Trecho fornecido:
○ ○ ○ ○
Inclusão, para quem?
Por Paulo Ghiraldelli Jr Em: 09/06/2011, às 12H48
Paulo Guiraldelli Jr.
“Chegando ao Planeta SOFT-10, da Galáxia KIND-1, não foi necessário pousar nossa nave para que percebêssemos que a arquitetura das cidades da civilização ali instalada tinha alguma semelhança com a nossa. Todavia, quando pudemos percorrer as ruas das várias cidades em que fomos acolhidos – aliás, bem acolhidos –, então deparamo-nos com alguns elementos significativamente diferentes dos da nossa Terra. Raramente as habitações possuíam portas, e as que realmente delas necessitavam eram nutridas com as de abertura automática, sem qualquer maçaneta. O desenho de uma maçaneta, quando apresentado ao habitante de SOFT-10, não foi reconhecido como sendo uma peça de uma porta, aliás, nem foi associado a nada com que tivesse qualquer utilidade. Um mundo sem maçanetas! Incrível.” (23/08/2025, Diário de Bordo do Capitão Pablo Smith, da Nave Interestelar Americana Snoopy-1).
Foi somente a partir de 2025, quando esse diário do Capitão Pablo Smith se tornou popular em nossas livrarias aqui na Terra, que pudemos formular o conceito, agora tão simples, que diz que ninguém pode ser declarado diferente, pertencente a uma minoria, senão quando levamos em conta que a individualidade não é algo atômico e natural.
○ ○ ○ ○
Dados:
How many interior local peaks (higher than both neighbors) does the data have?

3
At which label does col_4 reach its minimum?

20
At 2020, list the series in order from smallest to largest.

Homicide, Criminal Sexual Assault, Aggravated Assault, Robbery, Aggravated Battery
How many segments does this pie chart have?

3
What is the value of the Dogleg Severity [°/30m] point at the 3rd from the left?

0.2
○ ○ ○ ○
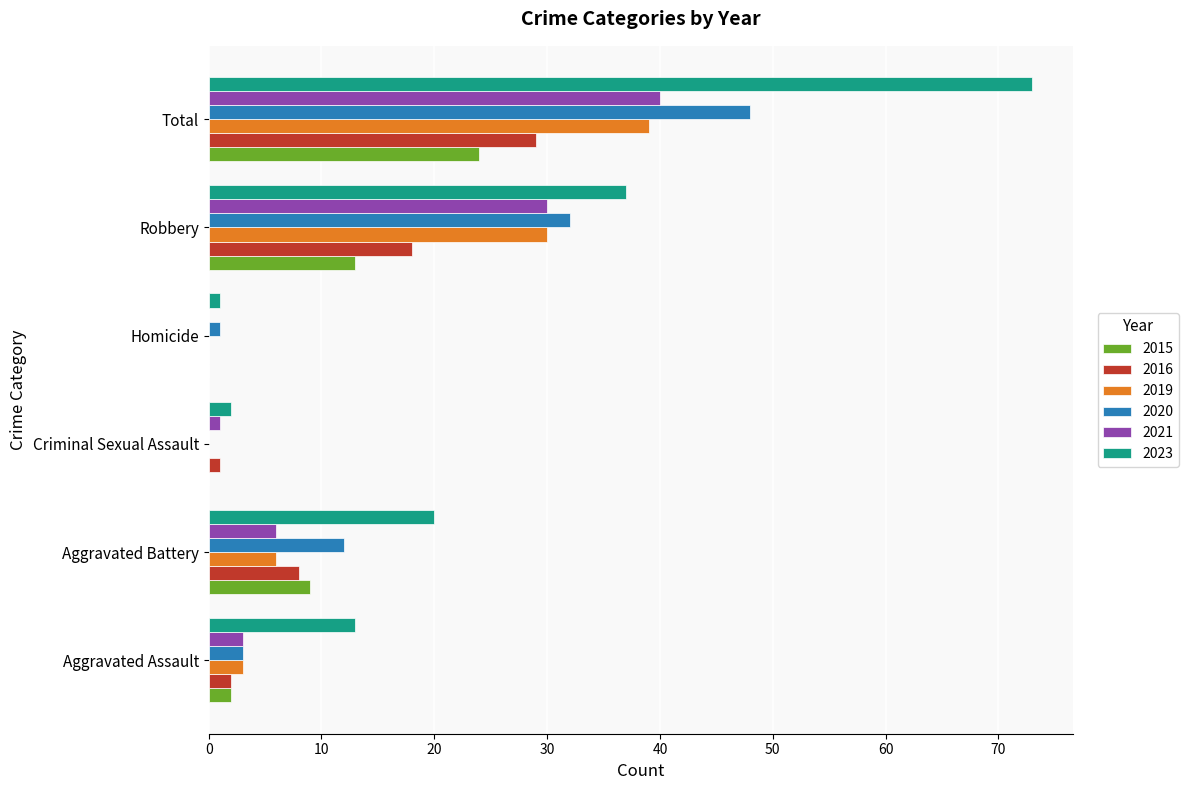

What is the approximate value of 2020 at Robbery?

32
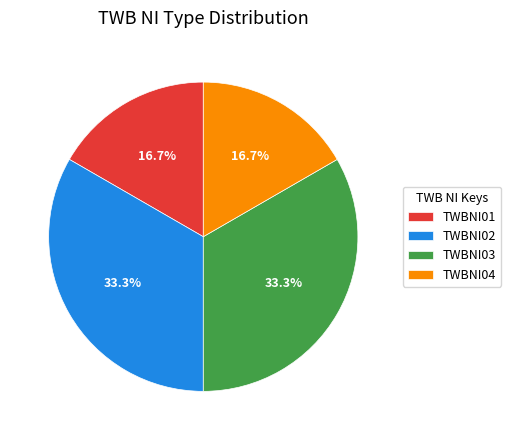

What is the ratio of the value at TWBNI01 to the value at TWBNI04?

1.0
○ ○ ○ ○
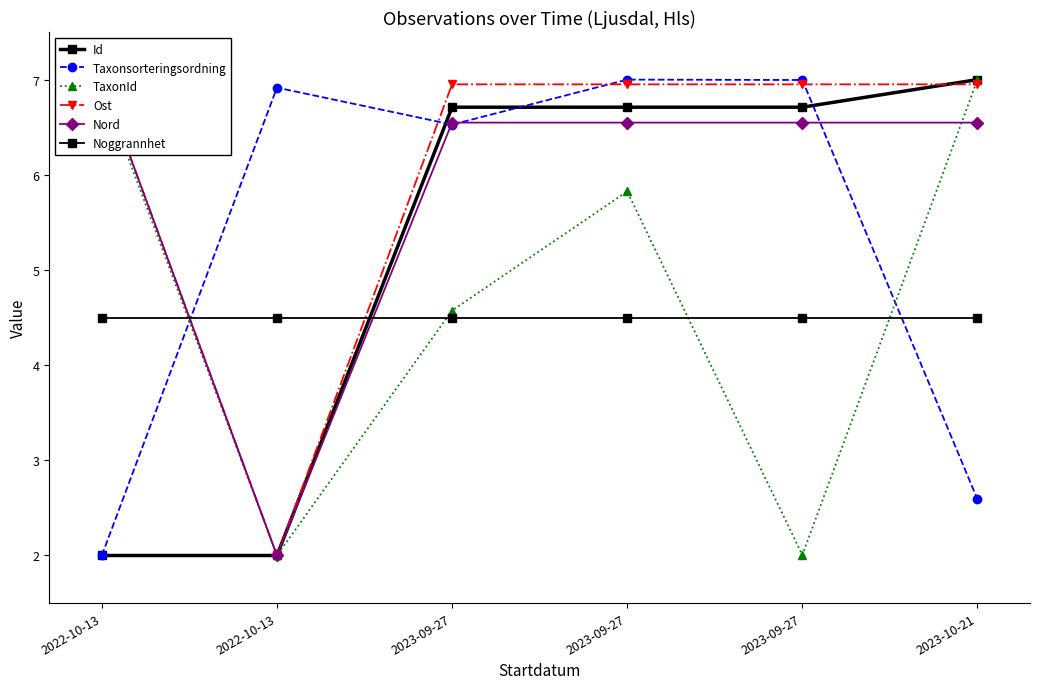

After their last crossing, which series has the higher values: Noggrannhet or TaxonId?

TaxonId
○ ○ ○ ○
Tarefas a realizar:
A – Liste todos os nomes do trecho fornecido formados por uma palavra, um hífen e um número, sem repetir nenhum.
B – No trecho fornecido, como eram as portas das habitações que realmente delas necessitavam?
C – Transcreva, por favor, o trecho fornecido desde "Foi somente a" até "atômico e natural.", inclusive.

Resultados do exercício:
A – SOFT-10, KIND-1, Snoopy-1

B – Eram de abertura automática, sem qualquer maçaneta.

C –
Foi somente a partir de 2025, quando esse diário do Capitão Pablo Smith se tornou popular em nossas livrarias aqui na Terra, que pudemos formular o conceito, agora tão simples, que diz que ninguém pode ser declarado diferente, pertencente a uma minoria, senão quando levamos em conta que a individualidade não é algo atômico e natural.